RECORDS FOR PROCESSING:
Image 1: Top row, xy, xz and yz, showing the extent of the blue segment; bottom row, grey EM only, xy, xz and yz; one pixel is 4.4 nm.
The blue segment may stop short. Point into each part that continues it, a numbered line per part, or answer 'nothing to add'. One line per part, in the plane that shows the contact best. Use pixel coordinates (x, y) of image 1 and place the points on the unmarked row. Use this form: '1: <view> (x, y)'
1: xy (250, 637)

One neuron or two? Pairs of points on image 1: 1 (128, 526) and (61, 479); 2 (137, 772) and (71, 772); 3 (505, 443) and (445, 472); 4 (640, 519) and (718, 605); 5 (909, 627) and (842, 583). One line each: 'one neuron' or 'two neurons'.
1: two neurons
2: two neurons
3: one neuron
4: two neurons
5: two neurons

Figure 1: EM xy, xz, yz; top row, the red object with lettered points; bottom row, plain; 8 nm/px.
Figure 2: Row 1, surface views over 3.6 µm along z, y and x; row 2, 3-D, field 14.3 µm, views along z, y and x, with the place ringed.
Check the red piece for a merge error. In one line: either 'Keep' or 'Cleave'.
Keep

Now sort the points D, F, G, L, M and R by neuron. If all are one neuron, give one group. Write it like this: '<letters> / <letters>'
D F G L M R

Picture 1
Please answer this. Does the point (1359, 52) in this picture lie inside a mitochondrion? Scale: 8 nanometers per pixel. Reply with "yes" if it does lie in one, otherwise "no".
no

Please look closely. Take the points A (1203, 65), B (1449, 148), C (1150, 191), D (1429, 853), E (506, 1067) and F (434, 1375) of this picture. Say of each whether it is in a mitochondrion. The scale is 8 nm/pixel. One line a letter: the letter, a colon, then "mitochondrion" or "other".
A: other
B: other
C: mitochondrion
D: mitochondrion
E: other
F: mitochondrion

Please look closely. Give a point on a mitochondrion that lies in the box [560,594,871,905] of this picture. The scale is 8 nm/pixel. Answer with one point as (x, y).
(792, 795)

BRIEF: Make a list of all lines in the data that contain "Figure".

SOLUTION TO THIS PROBLEM:
Figure 1: EM xy, xz, yz; top row, the red object with lettered points; bottom row, plain; 8 nm/px.
Figure 2: Row 1, surface views over 3.6 µm along z, y and x; row 2, 3-D, field 14.3 µm, views along z, y and x, with the place ringed.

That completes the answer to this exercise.